The Bible in Latin

Richard

New Member
Hello. I have studied classical Latin to A-level and I was hoping to read the Bible in Latin. However, I am aware that the Bible is written in Vulgar Latin and I was wondering how much this will be a hindrance to someone who has only read classical Latin texts. Sorry if this question has been asked countless times before!
 

Nikolaos

schmikolaos
Staff member
There are a few constructions in there that can't be found in classical authors, such as the infinitive of purpose, but in all it is fairly easy to understand. It is simpler than classical writing, using more conjunctions and prepositions to make meanings clear, where Cicero might have used relative clauses and bare ablatives.

I can't give any examples - I haven't really read much of the Vulgate. However, what I did read was easy to comprehend.
 

Iynx

Consularis
My own opinion is that the Vulgate should be much more used as a text for beginning Latin students than it generally is.

I think that Jerome deliberately set out to produce a clear, simple translation accessible to the barely literate (like me).

And it's easier, of course, if the text is already familiar to you in another tongue.

That much of the text is goose-bump beautiful is a bonus.

I say: "Go for it!"
 

Cinefactus

Censor
Staff member
Some of the classical rules are relaxed or modified. I think that you will find it easier than most classical texts.
 

Richard

New Member
Thanks very much all of you. I shall proceed! Are there any easily accessible websites I could use that might make me aware of the differences I might encounter in reading Vulgar Latin? I've tried looking myself but I haven't had much luck. Or do you think that the differences are so negligible that I shouldn't bother at all?
 

quadibloc

New Member
Incidentally, there was a version of the Bible produced in Classical Latin, and there are copies of it on Google Books. The title is "Biblia Sacra ex Sebastiani Castellionis".
 

Manus Correctrix

QVAE CORRIGIT
Richard dixit:
Hello. I have studied classical Latin to A-level and I was hoping to read the Bible in Latin. However, I am aware that the Bible is written in Vulgar Latin and I was wondering how much this will be a hindrance to someone who has only read classical Latin texts. Sorry if this question has been asked countless times before!
‘Vulgar Latin’ is a bit of a vague term, but still, don’t let the name ‘Vulgate’ throw you off. The Vulgate has some mediæval deviations in it, and some over-literal translations from the Hebrew and Greek, but it’s still fundamentally in a language essentially recognisable as classical Latin.

I’m reading through it at the moment (still only halfway through Genesis!), and it’s an interesting exercise. I wouldn’t advise it for beginning students though.
 

Quasus

Civis Illustris
Richard dixit:
However, I am aware that the Bible is written in Vulgar Latin
This weird statement comes up over and over again. :( No one ever conciously wrote in Vulgar Latin. Classical Latin was the only literary standard, and later writers (and whoever wrote anything) tried to stick to it. Our knowledge of Vulgar Latin is deduced from common errors and deviations from the standard (that were due to the lack of proficiency) as well as from Romance evidence.

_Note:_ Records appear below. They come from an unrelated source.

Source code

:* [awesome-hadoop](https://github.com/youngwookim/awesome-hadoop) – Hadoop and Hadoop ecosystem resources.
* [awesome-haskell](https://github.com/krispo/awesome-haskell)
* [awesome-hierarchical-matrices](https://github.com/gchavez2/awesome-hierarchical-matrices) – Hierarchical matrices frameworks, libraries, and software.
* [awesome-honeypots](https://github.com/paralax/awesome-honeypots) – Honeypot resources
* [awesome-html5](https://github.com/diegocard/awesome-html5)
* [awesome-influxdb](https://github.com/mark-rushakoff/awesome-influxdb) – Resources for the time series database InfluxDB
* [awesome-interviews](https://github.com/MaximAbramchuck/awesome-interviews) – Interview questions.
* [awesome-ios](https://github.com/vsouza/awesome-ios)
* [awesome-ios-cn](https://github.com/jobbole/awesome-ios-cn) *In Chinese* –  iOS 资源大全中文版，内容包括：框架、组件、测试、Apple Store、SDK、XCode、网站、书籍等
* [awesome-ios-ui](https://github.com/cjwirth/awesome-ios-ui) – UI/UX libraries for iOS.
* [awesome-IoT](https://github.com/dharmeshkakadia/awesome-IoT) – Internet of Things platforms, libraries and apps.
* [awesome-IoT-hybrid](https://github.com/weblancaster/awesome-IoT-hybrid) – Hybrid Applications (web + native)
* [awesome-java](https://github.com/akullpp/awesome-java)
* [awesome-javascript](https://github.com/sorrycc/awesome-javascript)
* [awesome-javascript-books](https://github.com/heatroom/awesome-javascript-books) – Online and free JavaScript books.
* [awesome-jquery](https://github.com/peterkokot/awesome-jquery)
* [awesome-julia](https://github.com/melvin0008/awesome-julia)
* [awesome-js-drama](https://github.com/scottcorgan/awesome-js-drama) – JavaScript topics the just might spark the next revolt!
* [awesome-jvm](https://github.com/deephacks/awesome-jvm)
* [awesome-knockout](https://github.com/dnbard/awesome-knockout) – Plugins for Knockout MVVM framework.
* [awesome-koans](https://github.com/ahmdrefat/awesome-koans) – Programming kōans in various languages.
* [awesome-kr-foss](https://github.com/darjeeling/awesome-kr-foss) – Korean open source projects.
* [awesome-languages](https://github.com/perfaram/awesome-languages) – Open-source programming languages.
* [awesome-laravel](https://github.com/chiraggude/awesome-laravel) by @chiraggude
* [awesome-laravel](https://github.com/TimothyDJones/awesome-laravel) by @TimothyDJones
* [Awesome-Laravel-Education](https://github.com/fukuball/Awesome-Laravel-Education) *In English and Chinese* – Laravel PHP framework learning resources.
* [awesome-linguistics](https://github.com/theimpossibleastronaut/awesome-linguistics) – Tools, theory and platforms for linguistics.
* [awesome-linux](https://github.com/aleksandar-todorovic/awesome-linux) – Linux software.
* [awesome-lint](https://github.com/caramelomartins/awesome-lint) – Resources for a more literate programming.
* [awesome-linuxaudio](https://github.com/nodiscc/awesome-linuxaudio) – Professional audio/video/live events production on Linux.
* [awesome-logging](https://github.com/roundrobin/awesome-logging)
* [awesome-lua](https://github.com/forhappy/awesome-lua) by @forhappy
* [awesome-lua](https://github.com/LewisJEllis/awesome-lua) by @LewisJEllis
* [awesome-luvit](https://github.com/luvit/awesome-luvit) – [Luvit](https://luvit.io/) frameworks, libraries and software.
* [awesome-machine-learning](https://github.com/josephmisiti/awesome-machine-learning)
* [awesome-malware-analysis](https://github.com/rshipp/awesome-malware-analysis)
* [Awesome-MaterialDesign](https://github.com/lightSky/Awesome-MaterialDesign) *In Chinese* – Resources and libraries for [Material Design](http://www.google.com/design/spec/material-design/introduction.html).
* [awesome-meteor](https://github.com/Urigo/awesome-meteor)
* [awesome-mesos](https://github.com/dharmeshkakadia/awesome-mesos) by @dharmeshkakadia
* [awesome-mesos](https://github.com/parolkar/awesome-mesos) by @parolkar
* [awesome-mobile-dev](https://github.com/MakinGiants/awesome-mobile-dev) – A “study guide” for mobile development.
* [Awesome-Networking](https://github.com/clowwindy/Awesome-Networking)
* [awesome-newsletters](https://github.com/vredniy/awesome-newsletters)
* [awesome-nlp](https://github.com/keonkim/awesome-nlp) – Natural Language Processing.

The title Vulgata is an abbreviation of Biblia sacra vulgatae editionis:
[url:3urln49p]http://en.wikipedia.org/wiki/Vulgate[/url] dixit:
The Vulgate is a late 4th-century Latin translation of the Bible. It was largely the work of St. Jerome, who was commissioned by Pope Damasus I in 382 to make a revision of the old Latin translations. By the 13th century this revision had come to be called the versio vulgata, that is, the "commonly used translation",[1] and ultimately it became the definitive and officially promulgated Latin version of the Bible in the Roman Catholic Church.
 

Bitmap

Civis Illustris
Quasus dixit:
This weird statement comes up over and over again. :( No one ever conciously wrote in Vulgar Latin.
That's not really true. Petronius has passages in the satyricon which are deliberately written in Vulgar Latin (containing constructions that would be grave errors by classical standards.)
you could also mention Terence and Plautus to some extent ... but they were pre-classical, so they obviously had no idea what classical Latin looked like :p

This is not to challenge the point that the Vulgate was not written in Vulgar Latin. It is true that the Vulgate (and even a lot of Medieval texts) complies with classical standards, at least in major points. The reason why it is easier to read is simply because the sentences are short and clearly structured.

I dare say that if it was written in actual Vulgar Latin, we may even find it more confusing.